Segment Start: DATASET CONTENT
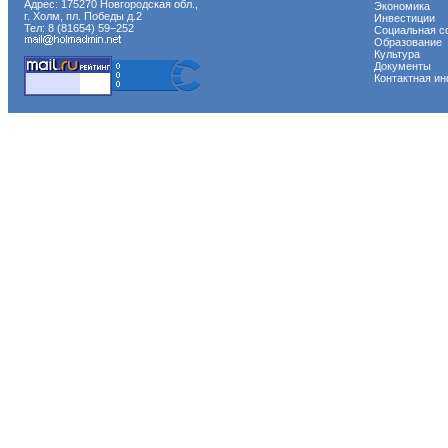
Адрес: 175270 Новгородская обл.,
Экономика
г. Холм, пл. Победы д.2
Инвестиции
Тел: 8 (81654) 59−252
Социальная с
Образование
Культура
Документы
Контактная и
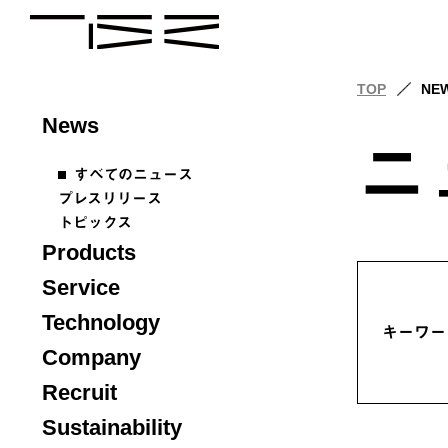
TOP
NE
News
ニ
すべてのニュース
プレスリリース
トピックス
Products
Service
Technology
キーワー
Company
Recruit
Sustainability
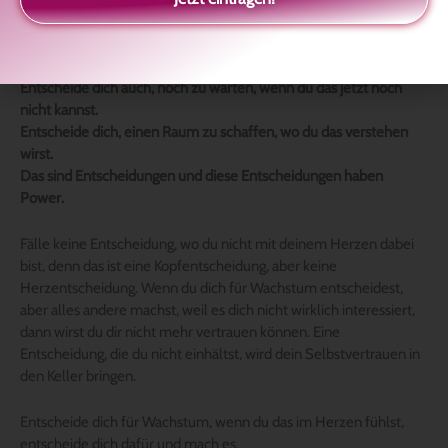
Also noch einmal:
Entscheide was immer, aber entscheide!
Entscheide dich auch, noch zu warten, wenn du das jetzt noch
nicht kannst.
Entscheide dich, einen Raum zu schaffen, wo du das verstehen
wirst.
Das sind Entscheidungen und diese Entscheidungen haben
Power.
Fälle keine Entscheidung, wo du nicht mit deinem Herzen dabei
bist, denn das ist eine Kopfentscheidung, aber keine
Herzentscheidung. Wenn du dich für Wachstum entscheidest,
aber alles andere machst, weil es dich nicht wirklich interessiert,
dann wirst du dir nicht mehr vertrauen können. Eine
Entscheidung, die du nicht einhältst, wird dein Selbstvertrauen in
den Keller bringen.
Entscheide dich für Wachstum, wenn du das im Herzen fühlst,
entscheide dich dafür und mach es.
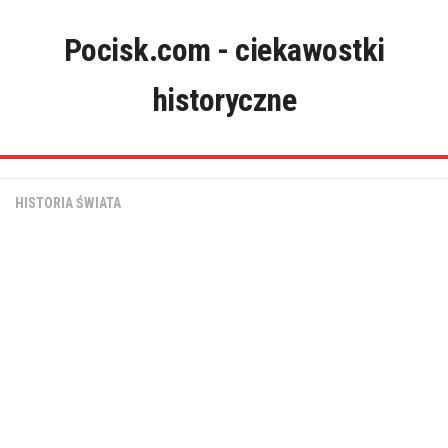
Skip
to
Pocisk.com - ciekawostki
content
historyczne
HISTORIA ŚWIATA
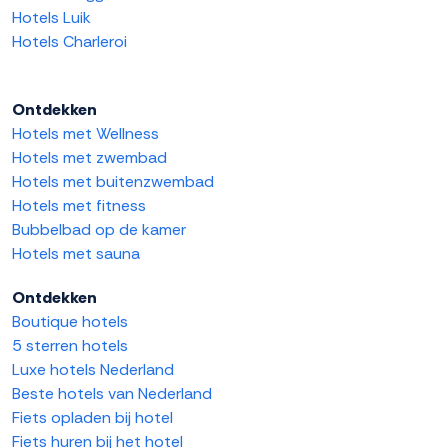
Hotels Luik
Hotels Charleroi
Ontdekken
Hotels met Wellness
Hotels met zwembad
Hotels met buitenzwembad
Hotels met fitness
Bubbelbad op de kamer
Hotels met sauna
Ontdekken
Boutique hotels
5 sterren hotels
Luxe hotels Nederland
Beste hotels van Nederland
Fiets opladen bij hotel
Fiets huren bij het hotel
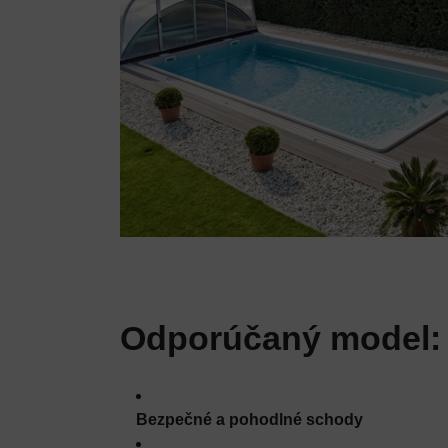
Odporúčaný model
Bezpečné a pohodlné schody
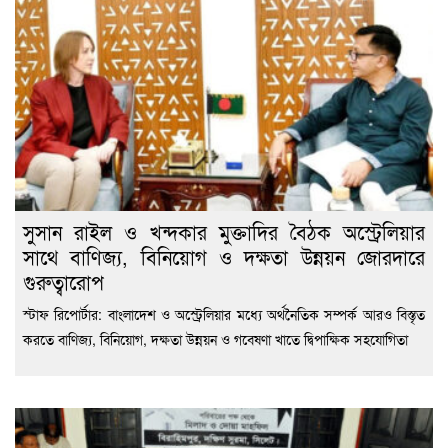
সুসান রাইল ও খন্দকার মুক্তাদির বৈঠক অস্ট্রেলিয়ার
সাথে বাণিজ্য, বিনিয়োগ ও দক্ষতা উন্নয়ন জোরদারে
গুরুত্বারোপ
স্টাফ রিপোর্টার: বাংলাদেশ ও অস্ট্রেলিয়ার মধ্যে অর্থনৈতিক সম্পর্ক আরও বিস্তৃত
করতে বাণিজ্য, বিনিয়োগ, দক্ষতা উন্নয়ন ও গবেষণা খাতে দ্বিপাক্ষিক সহযোগিতা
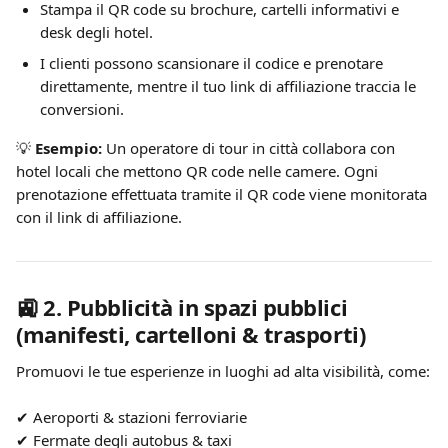
Stampa il QR code su brochure, cartelli informativi e 
desk degli hotel.
I clienti possono scansionare il codice e prenotare 
direttamente, mentre il tuo link di affiliazione traccia le 
conversioni.
💡 
Esempio:
 Un operatore di tour in città collabora con 
hotel locali che mettono QR code nelle camere. Ogni 
prenotazione effettuata tramite il QR code viene monitorata 
con il link di affiliazione.
🚉 
2. Pubblicità in spazi pubblici 
(manifesti, cartelloni & trasporti)
Promuovi le tue esperienze in luoghi ad alta visibilità, come:
✔ Aeroporti & stazioni ferroviarie
✔ Fermate degli autobus & taxi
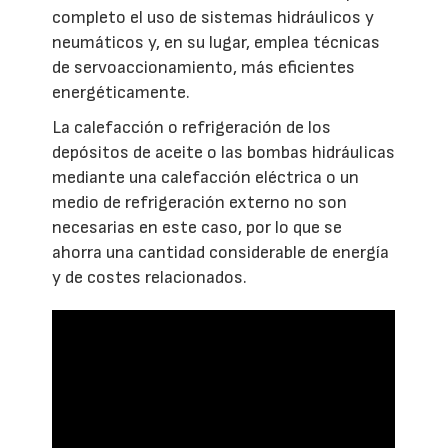
completo el uso de sistemas hidráulicos y
neumáticos y, en su lugar, emplea técnicas
de servoaccionamiento, más eficientes
energéticamente.
La calefacción o refrigeración de los
depósitos de aceite o las bombas hidráulicas
mediante una calefacción eléctrica o un
medio de refrigeración externo no son
necesarias en este caso, por lo que se
ahorra una cantidad considerable de energía
y de costes relacionados.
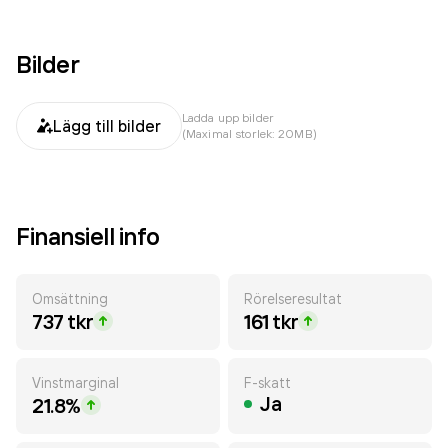
Bilder
Ladda upp bilder
Lägg till bilder
(Maximal storlek: 20MB)
Finansiell info
Omsättning
Rörelseresultat
737 tkr
161 tkr
Vinstmarginal
F-skatt
Ja
21.8%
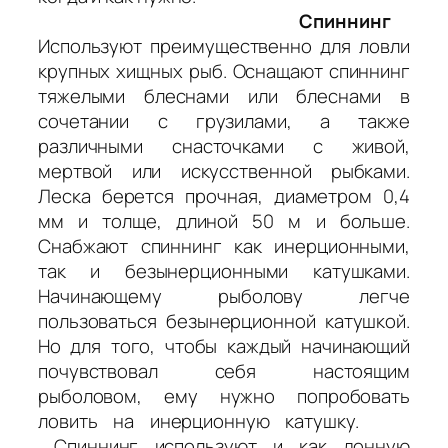
Спиннинг
Используют преимущественно для ловли
крупных хищных рыб. Оснащают спиннинг
тяжелыми блеснами или блеснами в
сочетании с грузилами, а также
различными снасточками с живой,
мертвой или искусственной рыбками.
Леска берется прочная, диаметром 0,4
мм и толще, длиной 50 м и больше.
Снабжают спиннинг как инерционными,
так и безынерционными катушками.
Начинающему рыболову легче
пользоваться безынерционной катушкой.
Но для того, чтобы каждый начинающий
почувствовал себя настоящим
рыболовом, ему нужно попробовать
ловить на инерционную катушку.
Спиннинг используют и как донную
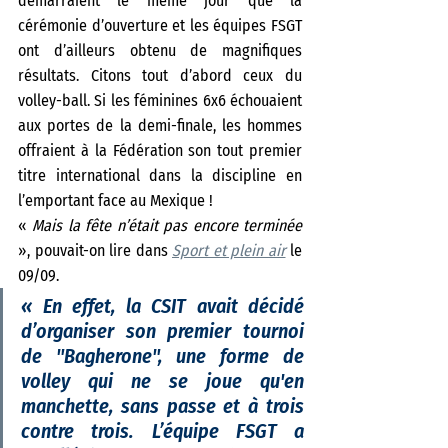
démarraient le même jour que la 
cérémonie d’ouverture et les équipes FSGT 
ont d’ailleurs obtenu de magnifiques 
résultats. Citons tout d’abord ceux du 
volley-ball. Si les féminines 6x6 échouaient 
aux portes de la demi-finale, les hommes 
offraient à la Fédération son tout premier 
titre international dans la discipline en 
l’emportant face au Mexique !
« 
Mais la fête n’était pas encore terminée 
», pouvait-on lire dans 
Sport et plein air
 le 
09/09. 
« 
En effet, la CSIT avait décidé 
d’organiser son premier tournoi 
de "Bagherone", une forme de 
volley qui ne se joue qu'en 
manchette, sans passe et à trois 
contre trois. L’équipe FSGT a 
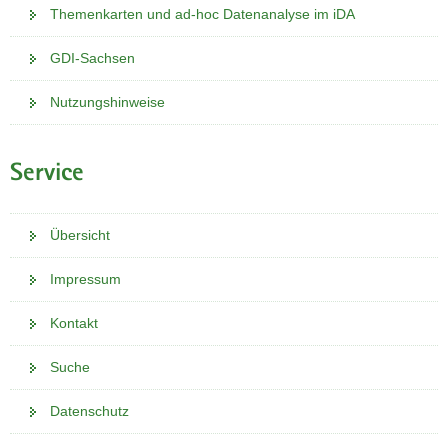
Themenkarten und ad-hoc Datenanalyse im iDA
GDI-Sachsen
Nutzungshinweise
Service
Übersicht
Impressum
Kontakt
Suche
Datenschutz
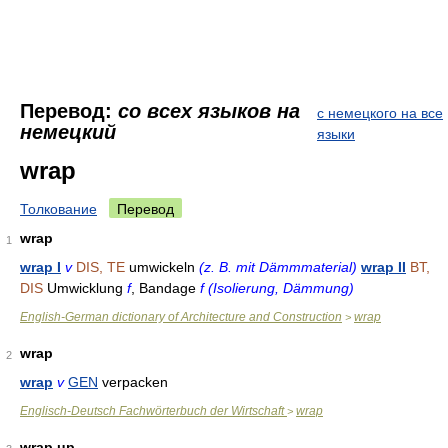
Перевод:
со всех языков на
с немецкого на все
немецкий
языки
wrap
Толкование
Перевод
wrap
1
wrap I
v
DIS, TE
umwickeln
(z. B. mit Dämmmaterial)
wrap II
BT,
DIS
Umwicklung
f
, Bandage
f (Isolierung, Dämmung)
English-German dictionary of Architecture and Construction
wrap
>
wrap
2
wrap
v
GEN
verpacken
Englisch-Deutsch Fachwörterbuch der Wirtschaft
wrap
>
wrap up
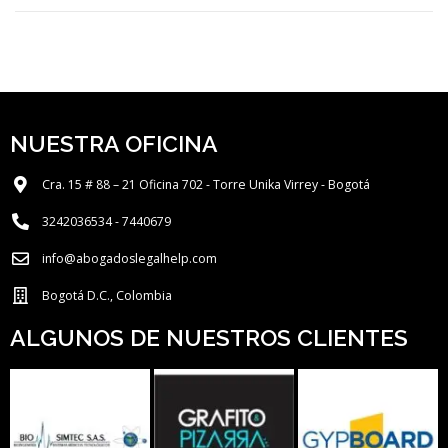
NUESTRA OFICINA
Cra. 15 # 88 – 21 Oficina 702 - Torre Unika Virrey - Bogotá
3242036534 - 7440679
info@abogadoslegalhelp.com
Bogotá D.C., Colombia
ALGUNOS DE NUESTROS CLIENTES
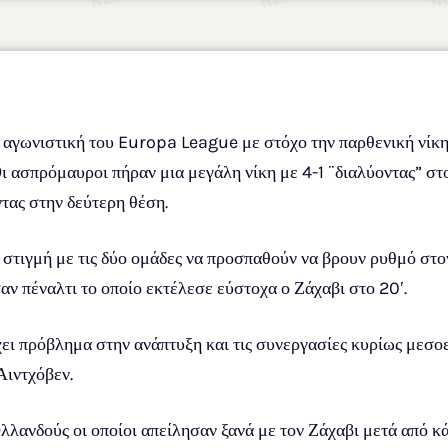
 αγωνιστική του Europa League με στόχο την παρθενική νίκη
ι ασπρόμαυροι πήραν μια μεγάλη νίκη με 4-1 ¨διαλύοντας” στ
τας στην δεύτερη θέση.
 στιγμή με τις δύο ομάδες να προσπαθούν να βρουν ρυθμό στο
αν πέναλτι το οποίο εκτέλεσε εύστοχα ο Ζάχαβι στο 20′.
ει πρόβλημα στην ανάπτυξη και τις συνεργασίες κυρίως μεσοε
Αιντχόβεν.
λλανδούς οι οποίοι απείλησαν ξανά με τον Ζάχαβι μετά από κ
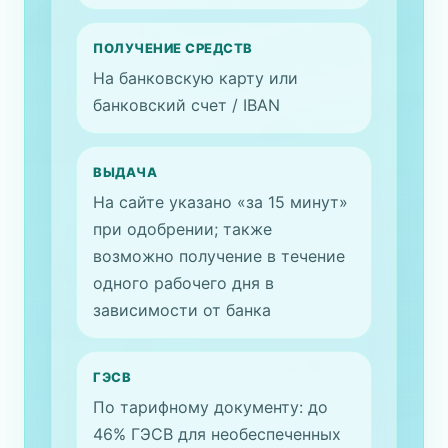
ПОЛУЧЕНИЕ СРЕДСТВ
На банковскую карту или
банковский счет / IBAN
ВЫДАЧА
На сайте указано «за 15 минут»
при одобрении; также
возможно получение в течение
одного рабочего дня в
зависимости от банка
ГЭСВ
По тарифному документу: до
46% ГЭСВ для необеспеченных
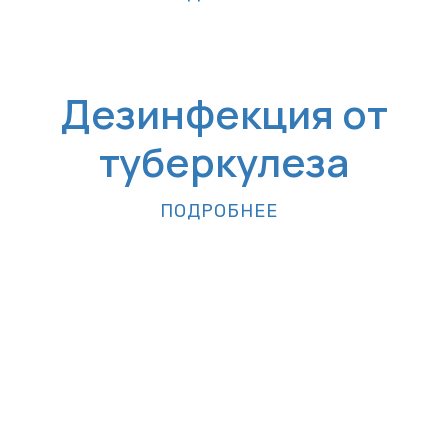
Дезинфекция от
туберкулеза
ПОДРОБНЕЕ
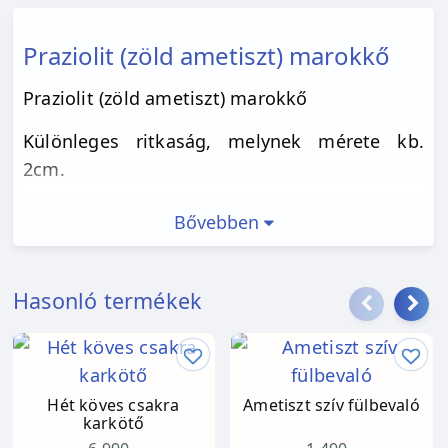
Praziolit (zöld ametiszt) marokkő
Praziolit (zöld ametiszt) marokkő
Különleges ritkaság, melynek mérete kb.
2cm.
Bővebben
Hasonló termékek
Hét köves csakra
Ametiszt szív fülbevaló
karkötő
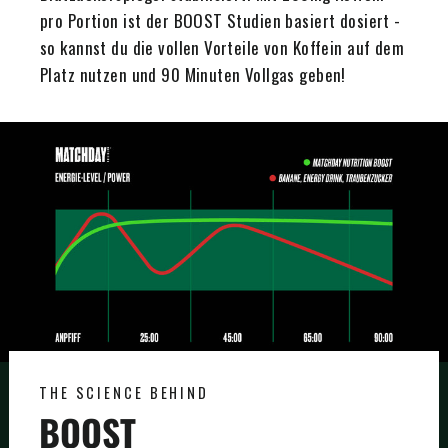
pro Portion ist der BOOST Studien basiert dosiert -
so kannst du die vollen Vorteile von Koffein auf dem
Platz nutzen und 90 Minuten Vollgas geben!
THE SCIENCE BEHIND
BOOST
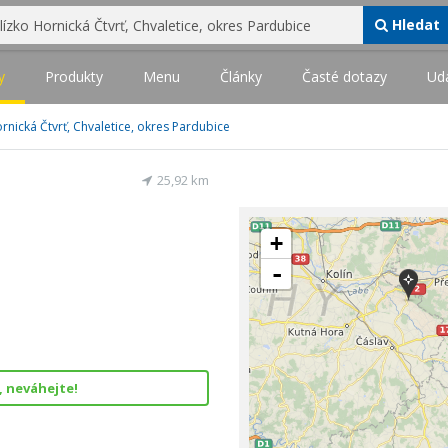
Hledat
y
Produkty
Menu
Články
Časté dotazy
Udá
ornická Čtvrť, Chvaletice, okres Pardubice
25,92 km
+
-
, neváhejte!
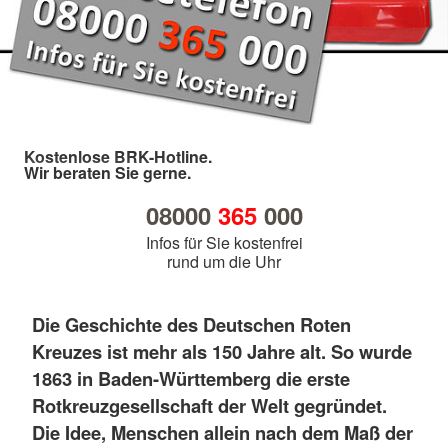
Kostenlose BRK-Hotline.
Wir beraten Sie gerne.
08000
365
000
Infos für Sie kostenfrei
rund um die Uhr
Die Geschichte des Deutschen Roten
Kreuzes ist mehr als 150 Jahre alt. So wurde
1863 in Baden-Württemberg die erste
Rotkreuzgesellschaft der Welt gegründet.
Die Idee, Menschen allein nach dem Maß der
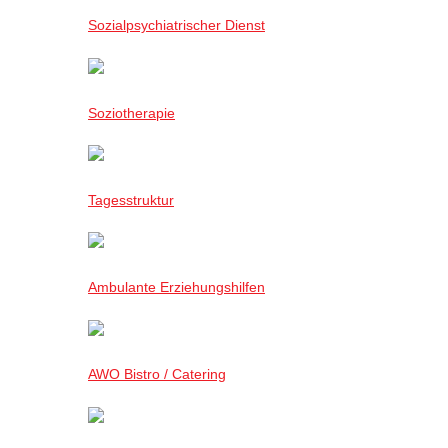
Sozialpsychiatrischer Dienst
Soziotherapie
Tagesstruktur
Ambulante Erziehungshilfen
AWO Bistro / Catering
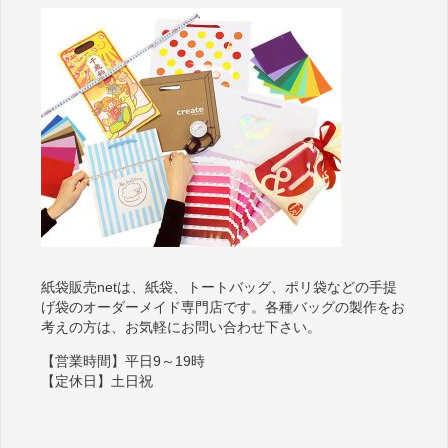
紙袋販売netは、紙袋、トートバッグ、ポリ袋などの手提
げ袋のオーダーメイド専門店です。各種バッグの製作をお
考えの方は、お気軽にお問い合わせ下さい。
【営業時間】平日9～19時
【定休日】土日祝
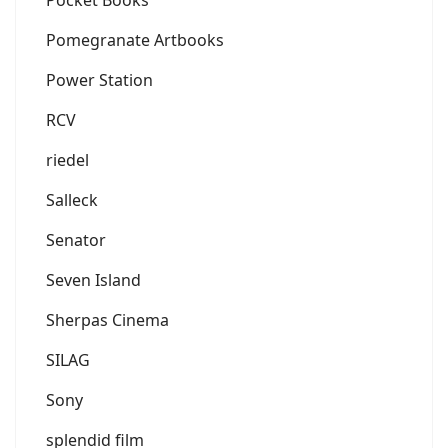
Pomegranate Artbooks
Power Station
RCV
riedel
Salleck
Senator
Seven Island
Sherpas Cinema
SILAG
Sony
splendid film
Segment End: DATASET CONTENT
• [TASK TO COMPLETE]:
Copy the listing word for word, starting at its first line and ending at the line that contains "Sustainability", and leave out the pictures.

• [WRITTEN SOLUTION]:
Адрес: 175270 Новгородская обл.,
Экономика
г. Холм, пл. Победы д.2
Инвестиции
Тел: 8 (81654) 59−252
Социальная с
Образование
Культура
Документы
Контактная и
TOP
NE
News
ニ
すべてのニュース
プレスリリース
トピックス
Products
Service
Technology
キーワー
Company
Recruit
Sustainability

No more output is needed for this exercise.